Problem details> Within the records below, find each line with the word "CIRCLE" and copy it out.

Data for the task>
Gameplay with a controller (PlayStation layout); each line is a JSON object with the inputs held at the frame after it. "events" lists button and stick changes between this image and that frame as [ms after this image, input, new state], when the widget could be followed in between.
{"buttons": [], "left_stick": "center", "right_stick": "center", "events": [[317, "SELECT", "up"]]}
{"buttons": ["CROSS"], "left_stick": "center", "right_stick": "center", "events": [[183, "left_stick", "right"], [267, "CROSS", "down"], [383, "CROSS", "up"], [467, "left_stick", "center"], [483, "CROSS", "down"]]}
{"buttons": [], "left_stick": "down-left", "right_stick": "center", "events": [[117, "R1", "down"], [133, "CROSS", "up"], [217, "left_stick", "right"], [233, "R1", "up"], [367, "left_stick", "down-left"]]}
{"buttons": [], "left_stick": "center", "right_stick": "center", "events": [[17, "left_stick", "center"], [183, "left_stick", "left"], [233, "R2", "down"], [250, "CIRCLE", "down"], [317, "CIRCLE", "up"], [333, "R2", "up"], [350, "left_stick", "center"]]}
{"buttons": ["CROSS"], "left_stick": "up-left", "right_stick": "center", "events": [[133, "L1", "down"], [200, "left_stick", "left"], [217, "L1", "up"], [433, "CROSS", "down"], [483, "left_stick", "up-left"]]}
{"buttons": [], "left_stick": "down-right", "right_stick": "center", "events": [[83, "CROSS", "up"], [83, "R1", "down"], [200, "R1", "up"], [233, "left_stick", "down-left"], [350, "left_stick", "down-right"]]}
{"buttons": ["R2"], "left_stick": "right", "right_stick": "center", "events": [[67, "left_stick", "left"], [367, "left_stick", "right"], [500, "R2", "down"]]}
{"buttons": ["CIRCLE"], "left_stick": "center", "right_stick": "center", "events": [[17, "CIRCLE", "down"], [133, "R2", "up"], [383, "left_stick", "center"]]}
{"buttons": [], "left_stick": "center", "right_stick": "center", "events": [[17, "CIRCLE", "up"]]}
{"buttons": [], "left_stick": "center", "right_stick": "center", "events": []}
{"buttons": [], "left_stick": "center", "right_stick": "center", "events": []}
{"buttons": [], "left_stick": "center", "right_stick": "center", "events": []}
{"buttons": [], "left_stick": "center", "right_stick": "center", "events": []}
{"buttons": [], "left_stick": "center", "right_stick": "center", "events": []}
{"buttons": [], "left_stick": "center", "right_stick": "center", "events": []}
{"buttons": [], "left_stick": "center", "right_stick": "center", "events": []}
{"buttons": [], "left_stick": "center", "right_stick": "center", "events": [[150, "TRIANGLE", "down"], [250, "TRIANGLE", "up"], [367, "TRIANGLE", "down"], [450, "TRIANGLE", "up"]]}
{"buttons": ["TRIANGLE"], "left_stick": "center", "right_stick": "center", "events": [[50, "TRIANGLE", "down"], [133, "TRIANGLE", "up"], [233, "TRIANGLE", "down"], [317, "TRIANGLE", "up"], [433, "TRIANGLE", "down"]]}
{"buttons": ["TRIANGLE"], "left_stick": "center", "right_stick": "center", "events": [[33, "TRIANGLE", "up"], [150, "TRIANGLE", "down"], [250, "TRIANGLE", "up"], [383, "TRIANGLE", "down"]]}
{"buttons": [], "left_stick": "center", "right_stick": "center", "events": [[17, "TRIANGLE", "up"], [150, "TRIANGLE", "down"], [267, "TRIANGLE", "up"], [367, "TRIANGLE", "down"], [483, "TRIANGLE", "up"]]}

Task output>
{"buttons": [], "left_stick": "center", "right_stick": "center", "events": [[17, "left_stick", "center"], [183, "left_stick", "left"], [233, "R2", "down"], [250, "CIRCLE", "down"], [317, "CIRCLE", "up"], [333, "R2", "up"], [350, "left_stick", "center"]]}
{"buttons": ["CIRCLE"], "left_stick": "center", "right_stick": "center", "events": [[17, "CIRCLE", "down"], [133, "R2", "up"], [383, "left_stick", "center"]]}
{"buttons": [], "left_stick": "center", "right_stick": "center", "events": [[17, "CIRCLE", "up"]]}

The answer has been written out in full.